A Sociedade Brasileira de Cardiologia (SBC) e outras quatro entidades médicas lançaram recentemente a “Brazilian Evidence-Based Guideline on the Management of Obesity and Prevention of Cardiovascular Disease and Obesity-Associated Complications”, um documento que redefine a abordagem da obesidade como fator determinante para a saúde do coração. Publicada na Arquivos Brasileiros de Cardiologia, a diretriz integra o manejo do peso à prevenção primária e secundária das doenças cardiovasculares.
Segundo o texto, a obesidade não deve ser tratada apenas como um marcador estético ou metabólico, mas como uma doença crônica e multifatorial, com impacto direto sobre o desenvolvimento de hipertensão, diabetes tipo 2, dislipidemias e insuficiência cardíaca. A nova diretriz orienta o rastreamento precoce e o tratamento contínuo, incluindo estratégias farmacológicas, comportamentais e cirúrgicas quando indicadas.

DETALHES DA TAREFA =
De acordo com o trecho sobre a diretriz de obesidade, em que periódico o documento foi publicado?

[Conteúdo transcrito das páginas]
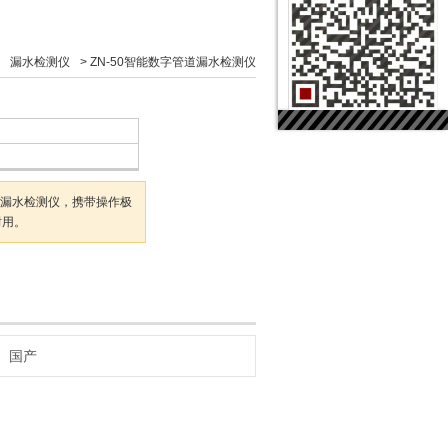
>
漏水检测仪
>
ZN-50智能数字管道漏水检测仪
式漏水检测仪，携带操作极
耐用。
国产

SOLUÇÃO DA TAREFA =
Na Arquivos Brasileiros de Cardiologia.